Upper Right: Ephemeral entities, Index time relationships
Although… that requires the analyst to know what they need to track up front. If the image doesn’t issue enough data attributes to answer a question, you’re out of luck. That’s annoying for internal visibility, but the internal folks aren’t the only ones asking questions. A hypothetical: there was an instance on Tuesday, let’s call it EPHEMERIDES. Interpol would like to know what it was doing at 10 AM UTC because it was apparently exploited and used for evil deeds. Or maybe not? Who knows? In the long-lived server world, we would have been dumping all output into a central system and could sort through it on demand, but now we just know that it was doing its intended job within acceptable parameters.
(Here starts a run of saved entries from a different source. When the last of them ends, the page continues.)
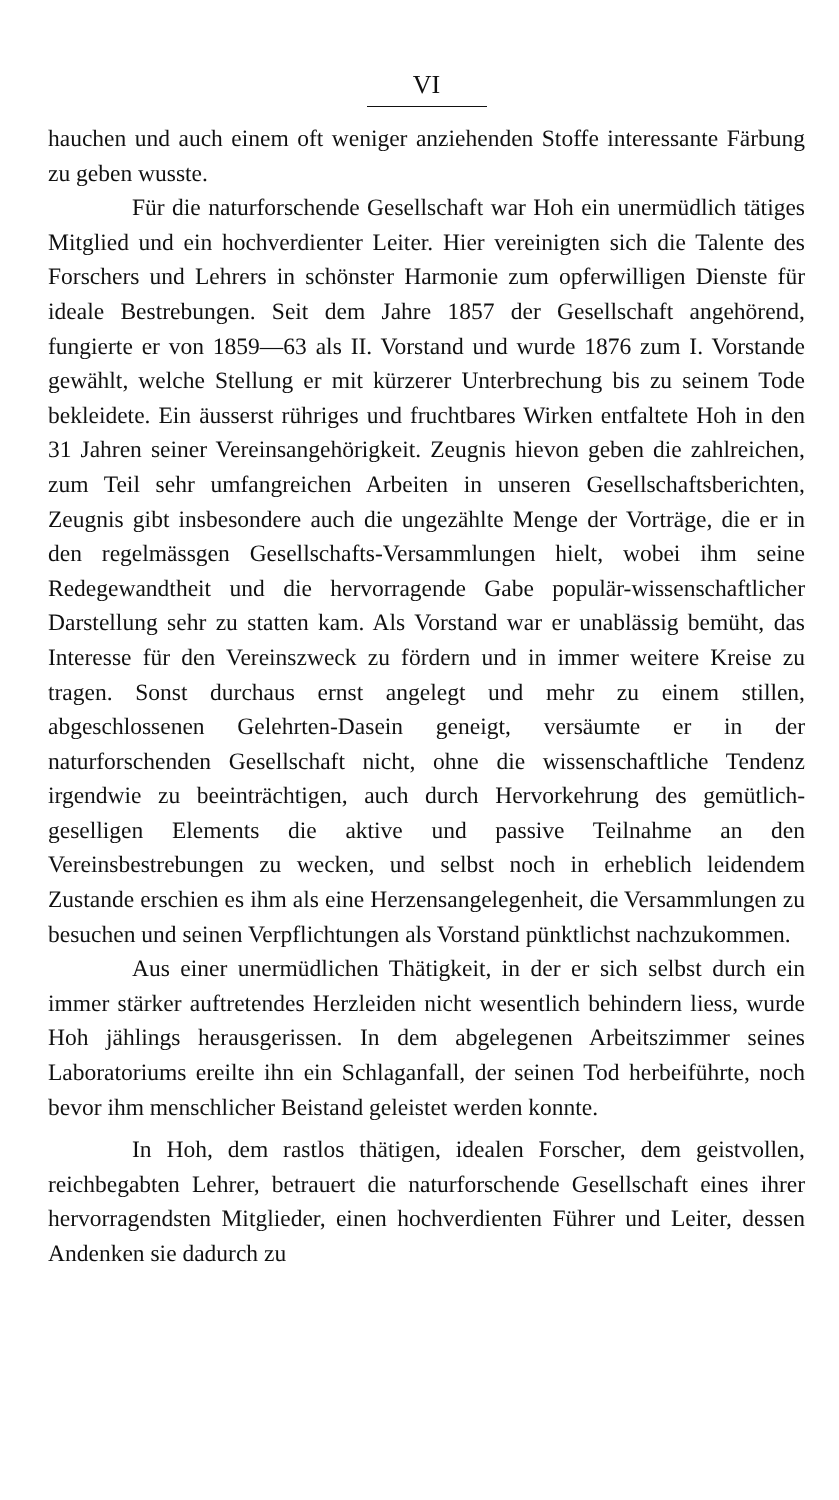VI
hauchen und auch einem oft weniger anziehenden Stoffe interessante Färbung zu geben wusste.
Für die naturforschende Gesellschaft war Hoh ein unermüdlich tätiges Mitglied und ein hochverdienter Leiter. Hier vereinigten sich die Talente des Forschers und Lehrers in schönster Harmonie zum opferwilligen Dienste für ideale Bestrebungen. Seit dem Jahre 1857 der Gesellschaft angehörend, fungierte er von 1859—63 als II. Vorstand und wurde 1876 zum I. Vorstande gewählt, welche Stellung er mit kürzerer Unterbrechung bis zu seinem Tode bekleidete. Ein äusserst rühriges und fruchtbares Wirken entfaltete Hoh in den 31 Jahren seiner Vereinsangehörigkeit. Zeugnis hievon geben die zahlreichen, zum Teil sehr umfangreichen Arbeiten in unseren Gesellschaftsberichten, Zeugnis gibt insbesondere auch die ungezählte Menge der Vorträge, die er in den regelmässgen Gesellschafts-Versammlungen hielt, wobei ihm seine Redegewandtheit und die hervorragende Gabe populär-wissenschaftlicher Darstellung sehr zu statten kam. Als Vorstand war er unablässig bemüht, das Interesse für den Vereinszweck zu fördern und in immer weitere Kreise zu tragen. Sonst durchaus ernst angelegt und mehr zu einem stillen, abgeschlossenen Gelehrten-Dasein geneigt, versäumte er in der naturforschenden Gesellschaft nicht, ohne die wissenschaftliche Tendenz irgendwie zu beeinträchtigen, auch durch Hervorkehrung des gemütlich-geselligen Elements die aktive und passive Teilnahme an den Vereinsbestrebungen zu wecken, und selbst noch in erheblich leidendem Zustande erschien es ihm als eine Herzensangelegenheit, die Versammlungen zu besuchen und seinen Verpflichtungen als Vorstand pünktlichst nachzukommen.
Aus einer unermüdlichen Thätigkeit, in der er sich selbst durch ein immer stärker auftretendes Herzleiden nicht wesentlich behindern liess, wurde Hoh jählings herausgerissen. In dem abgelegenen Arbeitszimmer seines Laboratoriums ereilte ihn ein Schlaganfall, der seinen Tod herbeiführte, noch bevor ihm menschlicher Beistand geleistet werden konnte.
In Hoh, dem rastlos thätigen, idealen Forscher, dem geistvollen, reichbegabten Lehrer, betrauert die naturforschende Gesellschaft eines ihrer hervorragendsten Mitglieder, einen hochverdienten Führer und Leiter, dessen Andenken sie dadurch zu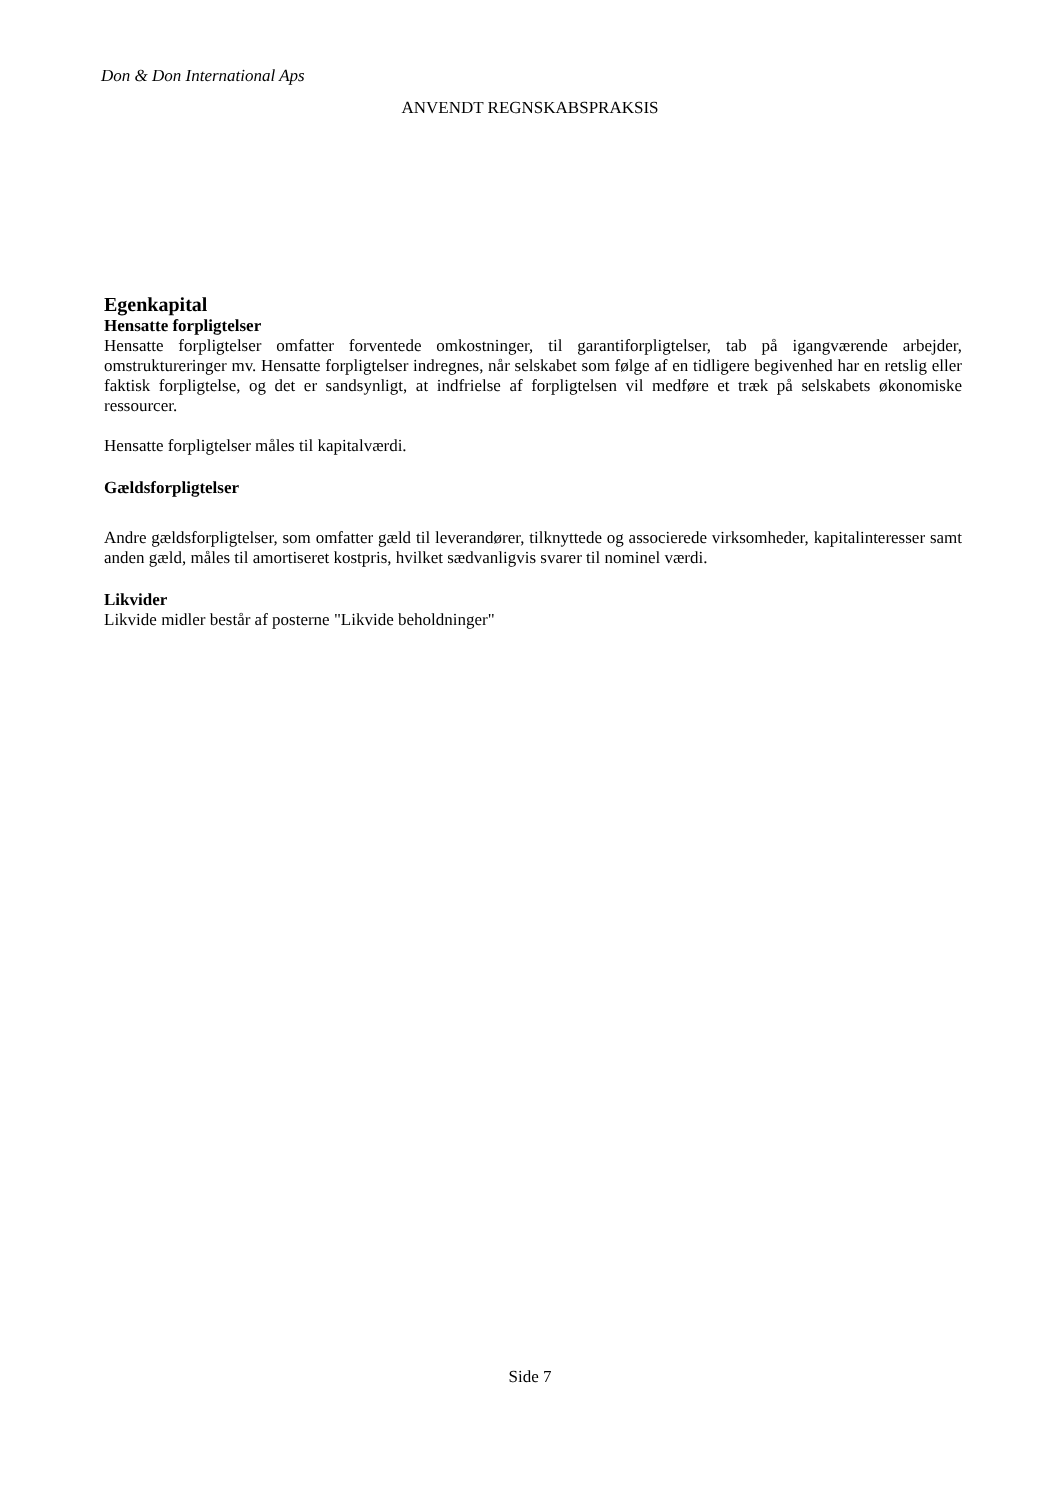Don & Don International Aps
ANVENDT REGNSKABSPRAKSIS
Egenkapital
Hensatte forpligtelser
Hensatte forpligtelser omfatter forventede omkostninger, til garantiforpligtelser, tab på igangværende arbejder, omstruktureringer mv. Hensatte forpligtelser indregnes, når selskabet som følge af en tidligere begivenhed har en retslig eller faktisk forpligtelse, og det er sandsynligt, at indfrielse af forpligtelsen vil medføre et træk på selskabets økonomiske ressourcer.
Hensatte forpligtelser måles til kapitalværdi.
Gældsforpligtelser
Andre gældsforpligtelser, som omfatter gæld til leverandører, tilknyttede og associerede virksomheder, kapitalinteresser samt anden gæld, måles til amortiseret kostpris, hvilket sædvanligvis svarer til nominel værdi.
Likvider
Likvide midler består af posterne "Likvide beholdninger"
Side 7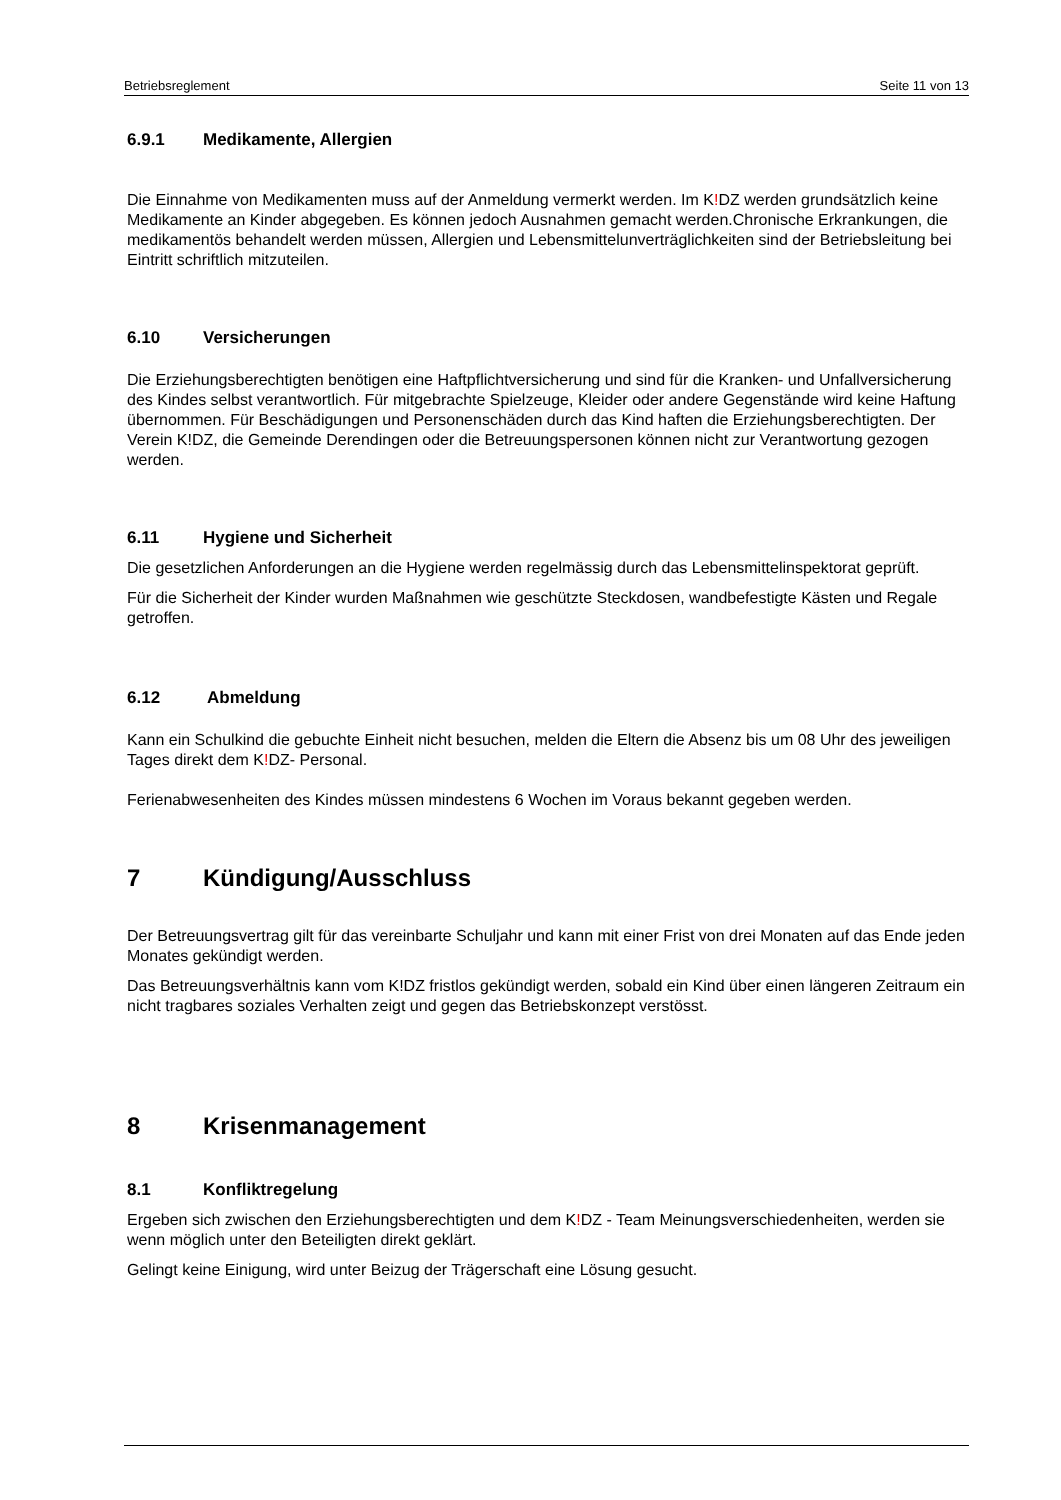Betriebsreglement Seite 11 von 13
6.9.1 Medikamente, Allergien
Die Einnahme von Medikamenten muss auf der Anmeldung vermerkt werden. Im K!DZ werden grundsätzlich keine Medikamente an Kinder abgegeben. Es können jedoch Ausnahmen gemacht werden.Chronische Erkrankungen, die medikamentös behandelt werden müssen, Allergien und Lebensmittelunverträglichkeiten sind der Betriebsleitung bei Eintritt schriftlich mitzuteilen.
6.10 Versicherungen
Die Erziehungsberechtigten benötigen eine Haftpflichtversicherung und sind für die Kranken- und Unfallversicherung des Kindes selbst verantwortlich. Für mitgebrachte Spielzeuge, Kleider oder andere Gegenstände wird keine Haftung übernommen. Für Beschädigungen und Personenschäden durch das Kind haften die Erziehungsberechtigten. Der Verein K!DZ, die Gemeinde Derendingen oder die Betreuungspersonen können nicht zur Verantwortung gezogen werden.
6.11 Hygiene und Sicherheit
Die gesetzlichen Anforderungen an die Hygiene werden regelmässig durch das Lebensmittelinspektorat geprüft.
Für die Sicherheit der Kinder wurden Maßnahmen wie geschützte Steckdosen, wandbefestigte Kästen und Regale getroffen.
6.12 Abmeldung
Kann ein Schulkind die gebuchte Einheit nicht besuchen, melden die Eltern die Absenz bis um 08 Uhr des jeweiligen Tages direkt dem K!DZ- Personal.
Ferienabwesenheiten des Kindes müssen mindestens 6 Wochen im Voraus bekannt gegeben werden.
7 Kündigung/Ausschluss
Der Betreuungsvertrag gilt für das vereinbarte Schuljahr und kann mit einer Frist von drei Monaten auf das Ende jeden Monates gekündigt werden.
Das Betreuungsverhältnis kann vom K!DZ fristlos gekündigt werden, sobald ein Kind über einen längeren Zeitraum ein nicht tragbares soziales Verhalten zeigt und gegen das Betriebskonzept verstösst.
8 Krisenmanagement
8.1 Konfliktregelung
Ergeben sich zwischen den Erziehungsberechtigten und dem K!DZ - Team Meinungsverschiedenheiten, werden sie wenn möglich unter den Beteiligten direkt geklärt.
Gelingt keine Einigung, wird unter Beizug der Trägerschaft eine Lösung gesucht.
That’s all we’d decided to monitor. If we’re not proactively tracking the organization’s activities from its infrastructure, we’ll have to track something else to achieve visibility. Why bother? Well, let’s talk about how you’re going to prove compliance with data privacy regulations or due diligence security assurances when you can’t say what happened where last Tuesday. “Trust us, we’re pretty sure it didn’t do anything bad in the few hours it was alive” may not wash in court. An easy solution is to dump whatever you can from these devices into the cheapest storage possible, with some index-time identifiers to make it hopefully retrievable later. And if that’s not possible? Oh well, at least we tried and the fines will probably be reduced.
* Top left is the legacy, revolution against the mainframe. It’s servers as pets, deploy then configure thinking.
* Bottom left, legacy incremented, insufficiently.
* Bottom right is the future, servers as cattle, configure then deploy thinking. Revolution against the Wintel and Lintel server world, of course.
* Top right, the future incremented, insufficiently.
Hopefully this has been fun and useful!